During the offseason, Davis spent time at the Miami Hoops School to improve his overall game, knowing full well that a starting spot could be on the horizon.
Coach Gard knew that no individual player could replace Johnny Davis’ production. Instead, he’d need a myriad of players stepping into more prominent roles and providing a balanced attack.
Jordan Davis Progress Report
On opening night, Jordan Davis joined the Wisconsin Badgers starting lineup and never looked back. And if you’ve paid close attention, you probably noticed the La Crosse native is quietly putting together a nice season for UW.
Thus far, the 6-foot-4 junior guard has started all 11 games and is averaging 7.1 points, 4.1 rebounds, and shooting a respectable 34% from beyond the arc in 25 minutes per game. According to Synergy, among Wisconsin’s top eight players, Davis is also third in points per possession (1.00).
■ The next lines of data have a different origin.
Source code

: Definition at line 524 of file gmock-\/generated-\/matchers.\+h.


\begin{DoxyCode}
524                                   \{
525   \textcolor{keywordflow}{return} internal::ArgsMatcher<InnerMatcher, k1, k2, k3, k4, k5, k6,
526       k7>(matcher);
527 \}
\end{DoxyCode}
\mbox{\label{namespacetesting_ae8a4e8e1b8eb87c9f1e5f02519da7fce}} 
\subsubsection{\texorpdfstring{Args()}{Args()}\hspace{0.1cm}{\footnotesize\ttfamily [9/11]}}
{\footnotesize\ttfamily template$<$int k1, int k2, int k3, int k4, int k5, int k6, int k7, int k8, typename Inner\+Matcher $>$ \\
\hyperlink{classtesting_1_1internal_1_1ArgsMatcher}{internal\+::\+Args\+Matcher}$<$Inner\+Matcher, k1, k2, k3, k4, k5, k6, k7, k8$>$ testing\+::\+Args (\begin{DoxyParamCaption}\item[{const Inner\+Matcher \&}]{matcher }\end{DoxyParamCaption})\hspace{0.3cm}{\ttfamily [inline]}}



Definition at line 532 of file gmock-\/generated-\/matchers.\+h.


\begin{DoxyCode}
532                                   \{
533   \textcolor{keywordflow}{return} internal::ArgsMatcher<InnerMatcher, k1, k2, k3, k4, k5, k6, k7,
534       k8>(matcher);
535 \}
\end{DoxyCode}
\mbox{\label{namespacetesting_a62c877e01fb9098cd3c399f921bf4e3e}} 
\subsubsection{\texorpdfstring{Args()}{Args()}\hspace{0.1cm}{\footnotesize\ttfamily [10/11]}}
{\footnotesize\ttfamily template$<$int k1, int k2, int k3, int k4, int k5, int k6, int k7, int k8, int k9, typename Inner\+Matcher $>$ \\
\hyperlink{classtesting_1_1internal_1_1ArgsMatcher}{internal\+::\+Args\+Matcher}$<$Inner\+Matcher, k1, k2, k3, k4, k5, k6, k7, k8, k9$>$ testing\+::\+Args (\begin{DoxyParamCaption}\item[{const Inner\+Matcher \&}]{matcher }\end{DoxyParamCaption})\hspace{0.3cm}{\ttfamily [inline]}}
"“I’m new to this – this is my first time I had a starting position here,” Davis told UW reporter Mike Lucas. “I’d say I’m off to a strong start. But I still have a lot to improve on offensively and defensively and probably being a leader, too… and I’m going to keep doing it.”"
Where Jordan Davis Is Making His Greatest Impact
Greg Gard didn’t need Jordan Davis to step in and assume a role as one of the programs leading scorers. Gardo needed a “role-playing” starter, if you will, to accentuate the strengths of the returning core players — and he’s answered by becoming a solid 3&D wing for the Badgers.
Per HoopMath, the former three-star recruit takes 57.7% of his shots from beyond the arc. He’s also making his mark by doing many of the little things that tend to go unnoticed.
The first-year starter has played sound, physical defense, moves well without the ball, is third on the team in rebounding, and takes care of the basketball at an elite clip. According to Barttorvik.com, Davis is first on the team among rotation regulars in turnover% (3.1%) — having accumulated only two turnovers in 275 minutes played.
He’s also fifth on the team in PRPG (1.7), a Barttorvik metric that essentially measures how many more points per game a player creates over a replacement option. His 1.7 PRPG is an entire point higher than the next player, which helps illustrate just how important Davis has been, even though he’s not in a starring role.
While his playing style might look different than his twin brother, Jordan Davis is settling into his role in the starting lineup and blazing his own trail with the Wisconsin Badgers.